Son haftalarda oyun kalitesi ve aldığı sonuçlarla eleştiriler alan ve hafta içinde Hollanda’da bozguna uğrayan Galatasaray, Rize deplasmanında yeni transferleri ve Osimhen’in bitiriciliği ile 3 puana ulaştı.
Rize’de Galatasaray maça 3’lü savunma formasyonu ve perşembe günkü Alkmaar maçından esintiler verdiği bir ilk 45 dakika ile başladı. Kırılgan bir sağ stoper, yorgun bir Torreira ve formsuz bir Sara’nın önünde, 2,5 ay sonra 38 yaşına girecek olan Dries Mertens olduğunda bir şeyler üretmeniz çok zor oluyor. Bu denklemde Eyüpspor’un dinamik oyununda parlayan Ahmed Kutucu da hücum planlarının dışında kaldı ve tabii bu organizasyonda Osimhen’in, çoğu zaman 1’e karşı 2 kaldığı rakip defansla ve yalnızlıkla boğuşması kaçınılmazdı. Okan Buruk’un takımı dakikalar ilerledikçe Rizespor’un maçla ilgili umutlarının artmasını sağladı ve Rizespor, olabildiğince oyunu yavaşlatmak yerine rakip kaleyi 30. dakikadan sonra değil maçın başından beri düşünseydi devreye skor avantajıyla gidebilirdi. Burada bir teknik direktörün olmasından en çok korktuğu şeyin sinyallerinin alındığını da söylemek lazım. Futbolcularının oyun anlayışına, felsefesine olan inancını kaybetmeleri ve işlerin, hem maç içinde hem de belirli bir dönem için düzeleceğine yönetlik umutlarının azalması. Bu futbolculara bir kez sirayet ederse, bundan dönmek çok zordur ve tarihte de bundan dönebilen teknik direktör sayısı çok azdır.
İşler böyleyken Frankowski ve oyuna sonradan giren Lemina ve hatta sol çizgide fena olmayan bir performans veren Eren, bir şeylerin daha iyi olabilme ihtimalini de takım arkadaşlarına gösterdiler.

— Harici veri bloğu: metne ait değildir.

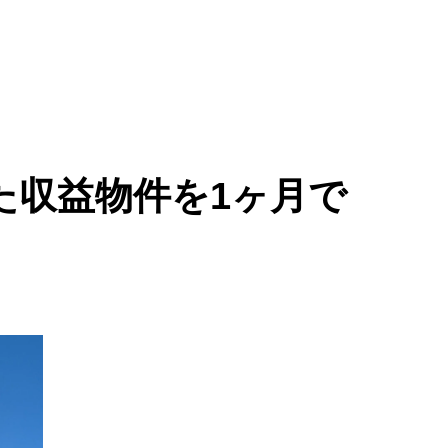
た収益物件を1ヶ月で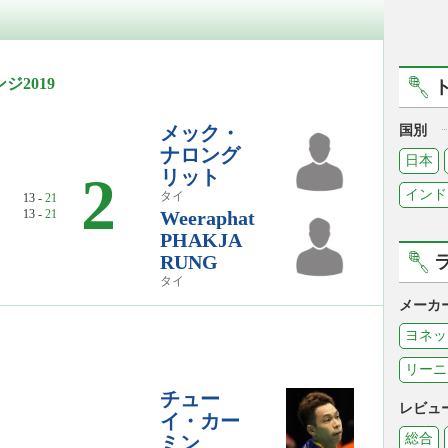
2019
メック・
国別
ナロング
日本
リット
2
インド
タイ
13 -
21
13 -
21
Weeraphat
PHAKJA
RUNG
タイ
メーカ
ヨネッ
リーニ
チュー
レビュ
イ・カー
総合
ミン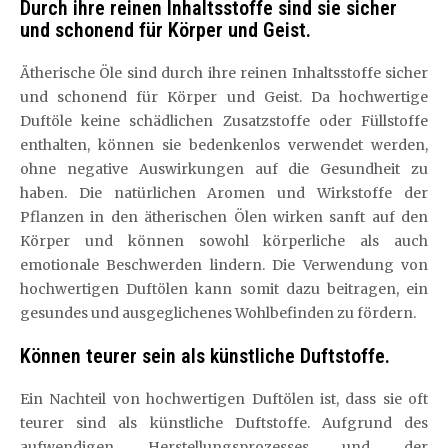
Durch ihre reinen Inhaltsstoffe sind sie sicher
und schonend für Körper und Geist.
Ätherische Öle sind durch ihre reinen Inhaltsstoffe sicher
und schonend für Körper und Geist. Da hochwertige
Duftöle keine schädlichen Zusatzstoffe oder Füllstoffe
enthalten, können sie bedenkenlos verwendet werden,
ohne negative Auswirkungen auf die Gesundheit zu
haben. Die natürlichen Aromen und Wirkstoffe der
Pflanzen in den ätherischen Ölen wirken sanft auf den
Körper und können sowohl körperliche als auch
emotionale Beschwerden lindern. Die Verwendung von
hochwertigen Duftölen kann somit dazu beitragen, ein
gesundes und ausgeglichenes Wohlbefinden zu fördern.
Können teurer sein als künstliche Duftstoffe.
Ein Nachteil von hochwertigen Duftölen ist, dass sie oft
teurer sind als künstliche Duftstoffe. Aufgrund des
aufwendigen Herstellungsprozesses und der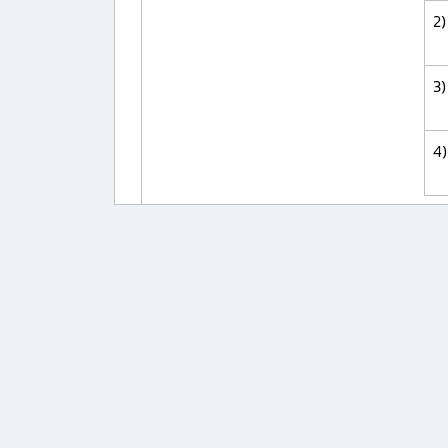
2)
3)
4)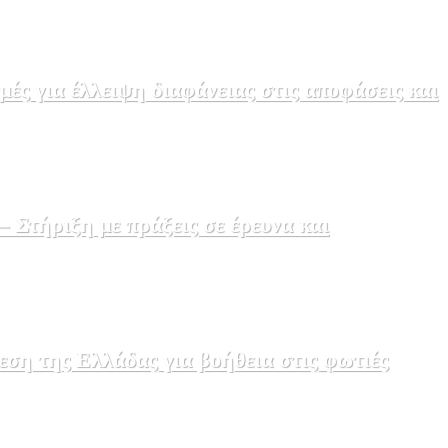
ς για έλλειψη διαφάνειας στις αποφάσεις και
Στήριξη με πράξεις σε έρευνα και
εση της Ελλάδας για βοήθεια στις φωτιές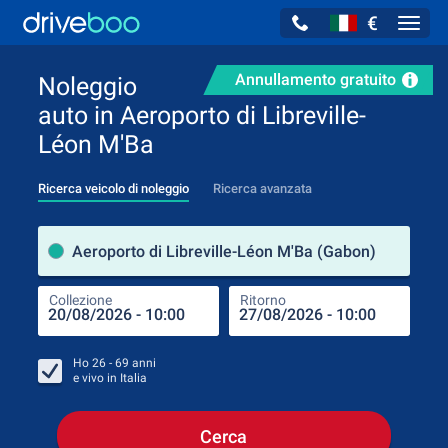
€
Navig
Annullamento gratuito
Noleggio
auto in Aeroporto di Libreville-
Léon M'Ba
Ricerca veicolo di noleggio
Ricerca avanzata
Luog
Aeroporto di Libreville-Léon M'Ba (Gabon)
Collezione
Ritorno
Luog
Coll
Ho
26 - 69
anni
e vivo in
Italia
Cerca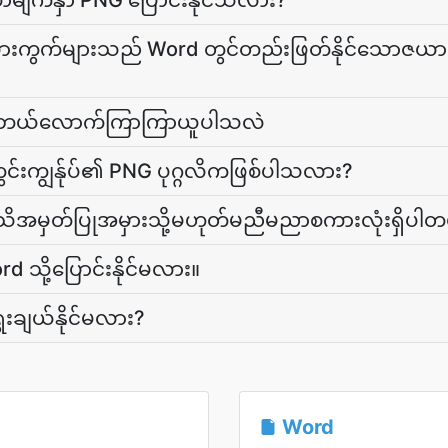
စာမျက်နှာ PNG ပြောင်းနိုင်သလား?
ယားကွက်များသည် Word တွင်တည်းဖြတ်နိုင်သောဇယာ
ိုဘယ်လောက်ကြာကြာယူပါသလဲ
တွင်းကျွန်ုပ်၏ PNG ပုဂ္ဂလိကဖြစ်ပါသလား?
သိအမှတ်ပြုအမှားသို့မဟုတ်မညီမညာစကားလုံးရှိပါ
 သို့ပြောင်းနိုင်မလား။
ရွေးချယ်နိုင်မလား?
Word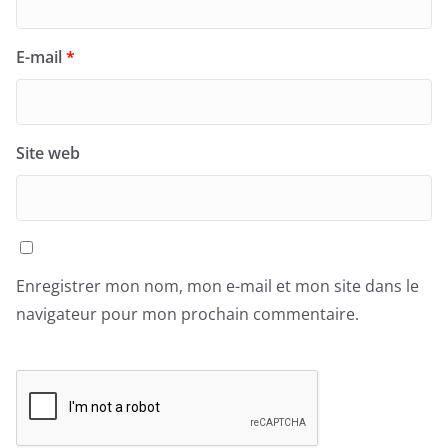
E-mail
*
Site web
Enregistrer mon nom, mon e-mail et mon site dans le
navigateur pour mon prochain commentaire.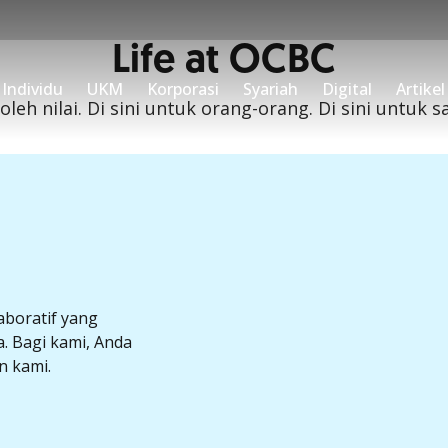
sional
Life at OCBC
BC
Individu
UKM
Korporasi
Syariah
Digital
Artikel
leh nilai. Di sini untuk orang-orang. Di sini untuk sa
if terhadap industri
tanmu sekarang karena
boratif yang
 Bagi kami, Anda
n kami.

Özellikle haftalardır, yoğun bir tempoda oynayan ve hatta bizzat bunun zorluklarını dile getiren Torreira’yı rahatlatan Lemina ile Torreira – Lemina – Sara üçlüsü, “bir ihtimal daha var” dedirttiler. Tabii buna sadece bir maçta, hele hele kendi sahasına gömülmüş bir Rize’ye karşı 30 dakikalık bir Lemina performansı ile ulaşmak, peşin hükümlülük olabilir, fakat Rize’nin hücumları ve ani çıkışlarının Lemina’nın sahaya girişinin ardından kesilmesini de gözden kaçıramayız. Tabii maçın 1-1 bitmesi halinde bambaşka bir atmosferde oynanacak olan 1 hafta sonraki derbinin öncesini yine fabrika ayarlarına döndüren ve belli bir süredir akan oyunda gol bulmakta zorlanan Osimhen’in de 2 çok önemli maç öncesi rahatlaması sarı-kırmızılılar için önemli olacaktır.
Okan Buruk’un taraftar ile arasındaki buzları eritmesi ve bu takımda, özellikle Avrupa arenasında geleceği olduğunu kanıtlaması için önünde 2 çok önemli maçı var. Yönetim yaptığı transferler ile, bazı oyuncular da özverileri ile kendisine 1 şans daha verip önünü açtılar adeta, hatta Mario Lemina transferi taraftarın da önemli rol oynadığı bir transfer oldu. Kendisinden beklenen, önüne surulan bu fırsatları daha iyi kullanması ve değeri 200 milyon euroyu geçen bu takımı, sıradan bir İskoçya orta sıra takımı gibi oynatmaması. Gelecek pazartesi neler konuşacağımızı biz de merak ediyoruz.